Discord does not accept requests via postal mail, fax or standard email. All communication after submission is handled within the Kodex portal.
Emergency disclosure requests
Where there is an imminent risk of death or serious bodily injury, Discord may voluntarily disclose both subscriber information and message content without any subpoena, court order or warrant, under the emergency exception to the Stored Communications Act.
To qualify, the requesting officer must submit through the Kodex portal and articulate:
- The specific nature of the emergency and why it is imminent;
- The precise data type needed and how it addresses the emergency;
- The relevant Discord identifier(s) for the account(s) in question.
Discord does not notify the user of an emergency disclosure request. Approval is at Discord’s discretion. Emergency requests for CSAM or active threats to a child’s safety are among the most frequently granted categories.
For India: legal basis and process
Discord is a U.S. entity. Indian law enforcement cannot serve U.S. legal process directly. The applicable domestic instruments create the authority to demand data; the cross-border mechanism determines whether Discord will honour the demand.
- IT Act, 2000 — Section 69: Authorises the Central or State Government to direct interception, monitoring or decryption of electronic information in the interest of sovereignty, security, public order or prevention of offences. Directions are typically addressed to intermediaries operating in India; Discord’s compliance with Section 69 orders for US-stored data remains subject to MLAT.
- IT Rules, 2021 — Rule 3 (Intermediary Guidelines): Significant social media intermediaries must appoint a nodal officer resident in India, available 24×7 for law enforcement coordination, and retain records for at least 180 days. Discord does not publish a standalone India nodal-officer contact; route takedown, content-removal and first-level coordination through Discord’s official Government Request Portal (above), and escalate to MLAT for account data.
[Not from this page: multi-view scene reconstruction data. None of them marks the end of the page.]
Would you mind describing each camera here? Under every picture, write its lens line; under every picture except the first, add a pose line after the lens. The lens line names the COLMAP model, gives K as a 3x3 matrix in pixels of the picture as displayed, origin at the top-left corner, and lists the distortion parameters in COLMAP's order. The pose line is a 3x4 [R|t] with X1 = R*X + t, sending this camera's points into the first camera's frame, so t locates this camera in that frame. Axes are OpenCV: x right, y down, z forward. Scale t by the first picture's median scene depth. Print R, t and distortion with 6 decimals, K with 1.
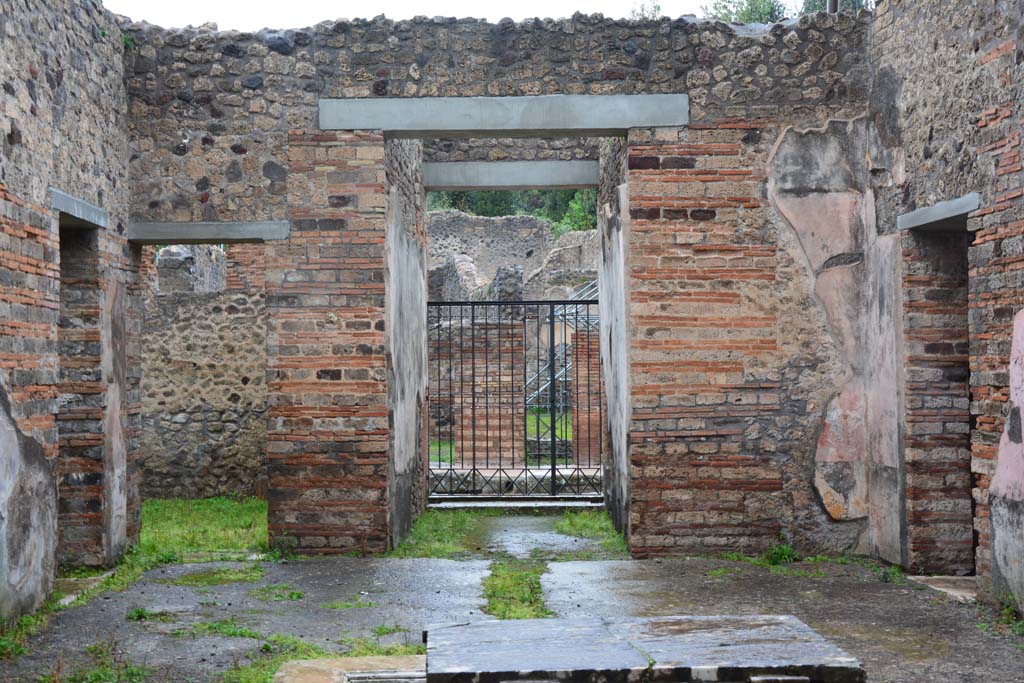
lens RADIAL K [[1402.9, 0, 516.8], [0, 1402.9, 337.7], [0, 0, 1]] dist [0.118847, 0.000000]
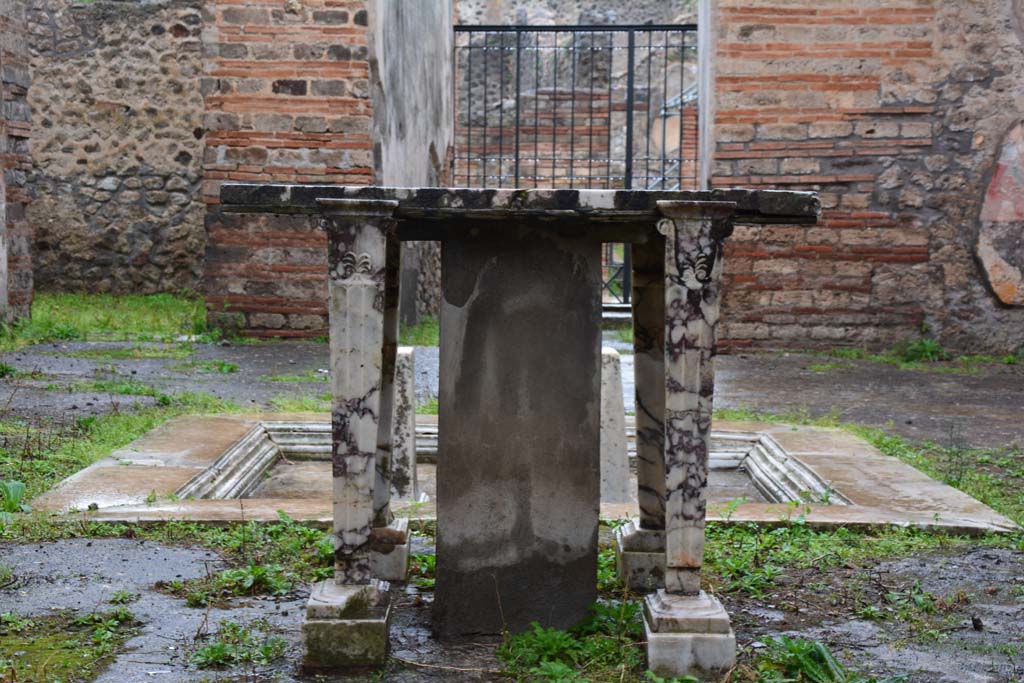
lens RADIAL K [[1985.7, 0, 509.8], [0, 1985.7, 343.5], [0, 0, 1]] dist [0.403813, 0.000000]
pose [[0.997353, 0.025163, -0.068215, 0.050259], [-0.019705, 0.996637, 0.079542, 0.072476], [0.069987, -0.077988, 0.994495, -0.012921]]
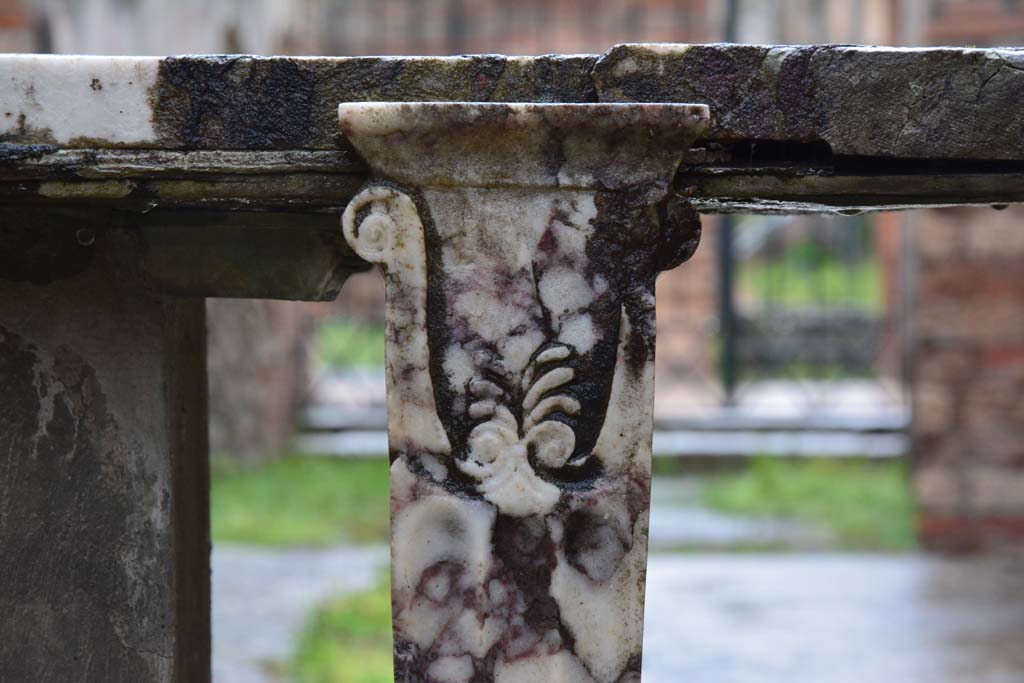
lens RADIAL K [[4461.8, 0, 510.9], [0, 4461.8, 343.5], [0, 0, 1]] dist [1.504526, 0.000000]
pose [[0.997672, 0.003985, -0.068076, 0.067867], [-0.000783, 0.998895, 0.046995, 0.075640], [0.068188, -0.046832, 0.996573, 0.156192]]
- BNSS, 2023 — Section 94: Courts and officers-in-charge of a police station may issue a summons (including in electronic form) requiring production of documents, electronic communications and communication devices containing digital evidence. This is the domestic production-order mechanism; for US-based service providers, it is referenced in the MLAT request sent to the U.S. Department of Justice.
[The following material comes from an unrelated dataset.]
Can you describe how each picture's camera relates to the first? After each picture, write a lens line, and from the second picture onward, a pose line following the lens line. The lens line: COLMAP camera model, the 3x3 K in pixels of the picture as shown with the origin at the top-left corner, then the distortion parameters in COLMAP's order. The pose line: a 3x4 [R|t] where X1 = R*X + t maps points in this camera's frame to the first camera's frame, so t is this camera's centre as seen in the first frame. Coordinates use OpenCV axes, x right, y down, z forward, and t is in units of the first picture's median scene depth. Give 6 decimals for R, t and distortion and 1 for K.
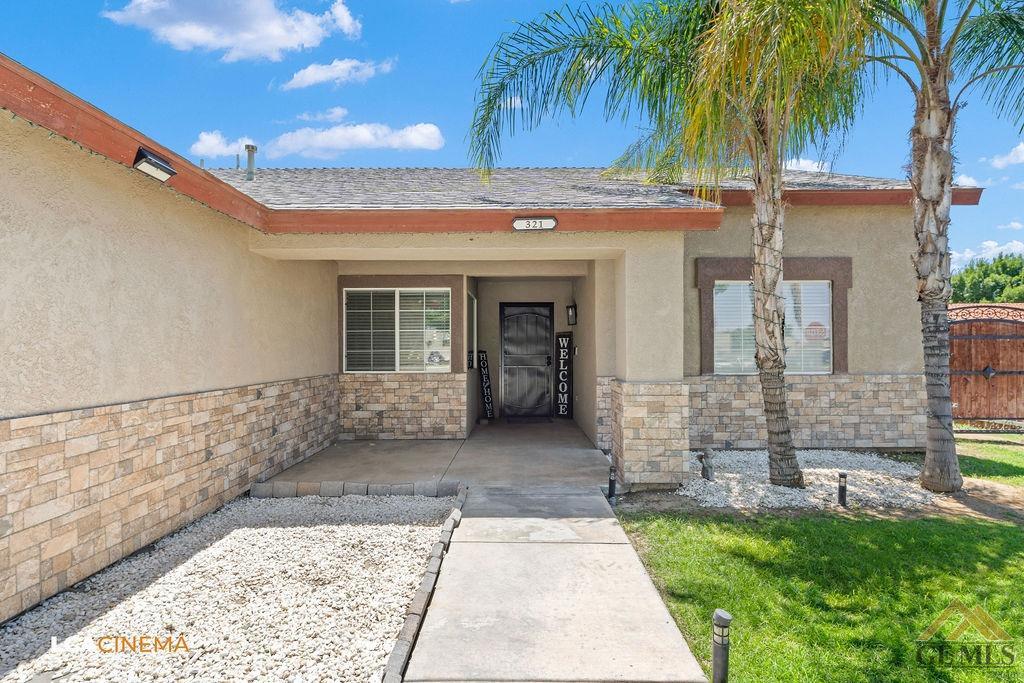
lens RADIAL K [[507.4, 0, 510.9], [0, 507.4, 342.3], [0, 0, 1]] dist [0.000078, -0.000040]
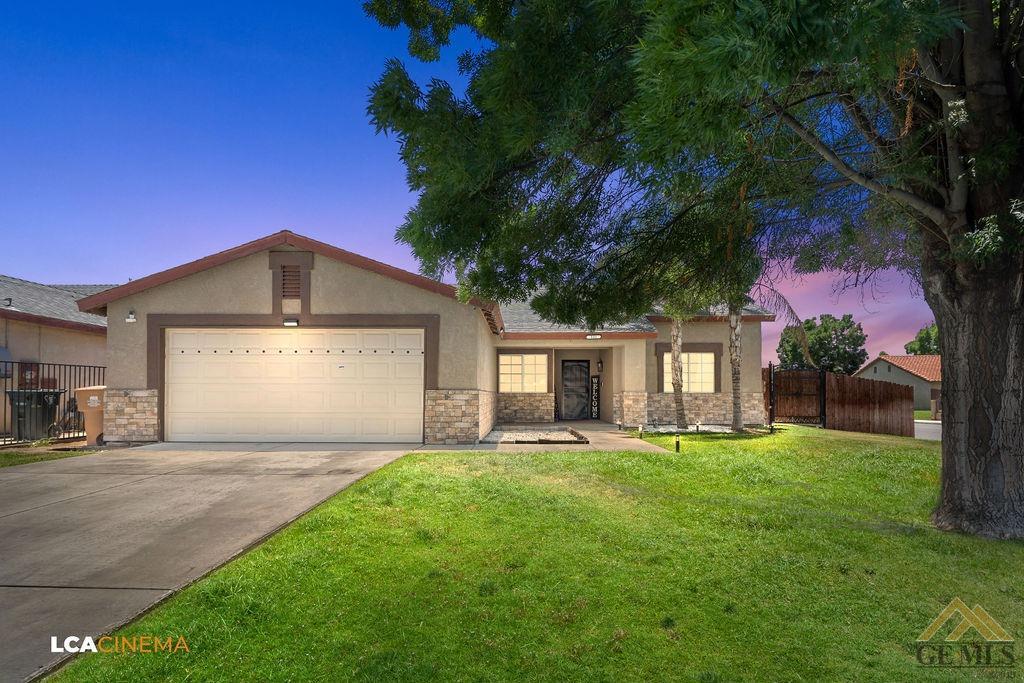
lens RADIAL K [[507.4, 0, 517.1], [0, 507.4, 383.7], [0, 0, 1]] dist [0.000078, -0.000040]
pose [[0.999990, 0.003768, -0.002412, -0.245953], [-0.003799, 0.999912, -0.012700, 0.049478], [0.002364, 0.012709, 0.999916, -1.225757]]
- Mutual Legal Assistance Treaty (MLAT) for content: For account data and message content, the standard path is: investigating officer drafts request › forwarded to the MHA Central Authority › MHA transmits to the U.S. Department of Justice Office of International Affairs (OIA) › OIA compels Discord via U.S. court process. Average turnaround is 10–12 months. For urgent matters, Indian agencies may simultaneously submit an emergency disclosure request directly through the Kodex portal if life is at immediate risk.
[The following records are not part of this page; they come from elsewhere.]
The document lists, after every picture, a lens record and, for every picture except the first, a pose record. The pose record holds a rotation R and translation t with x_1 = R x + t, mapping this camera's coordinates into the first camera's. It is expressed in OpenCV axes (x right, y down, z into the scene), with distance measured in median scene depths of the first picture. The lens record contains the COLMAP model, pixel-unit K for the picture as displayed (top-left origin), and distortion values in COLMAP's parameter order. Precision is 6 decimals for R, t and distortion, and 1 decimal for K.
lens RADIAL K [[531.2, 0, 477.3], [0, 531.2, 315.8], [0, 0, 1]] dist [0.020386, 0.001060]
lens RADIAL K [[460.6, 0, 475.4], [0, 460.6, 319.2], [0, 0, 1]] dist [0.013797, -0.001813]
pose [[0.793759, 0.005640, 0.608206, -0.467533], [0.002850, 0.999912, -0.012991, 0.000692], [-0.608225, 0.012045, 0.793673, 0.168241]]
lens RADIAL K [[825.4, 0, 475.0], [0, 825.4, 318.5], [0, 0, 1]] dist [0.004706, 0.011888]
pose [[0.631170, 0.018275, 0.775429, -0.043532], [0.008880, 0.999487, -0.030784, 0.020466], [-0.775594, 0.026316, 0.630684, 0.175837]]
Indian investigators should initiate a preservation request through the Kodex portal at the earliest opportunity to prevent data deletion while the MLAT process runs.
What you’ll need
- A verified government-domain email to register on the Kodex portal;
- At least one valid Discord identifier: numeric user ID (17–18 digits), case-sensitive username, registered email, or phone number;
- Server (guild) ID and/or message ID if the scope extends beyond a single account;
- The appropriate legal instrument — subpoena for subscriber info, warrant for message content;
- For CSAM cases: the NCMEC CyberTipline reference number;
- For Indian agencies seeking content: an MLAT request through MHA, plus a parallel Kodex preservation request filed immediately.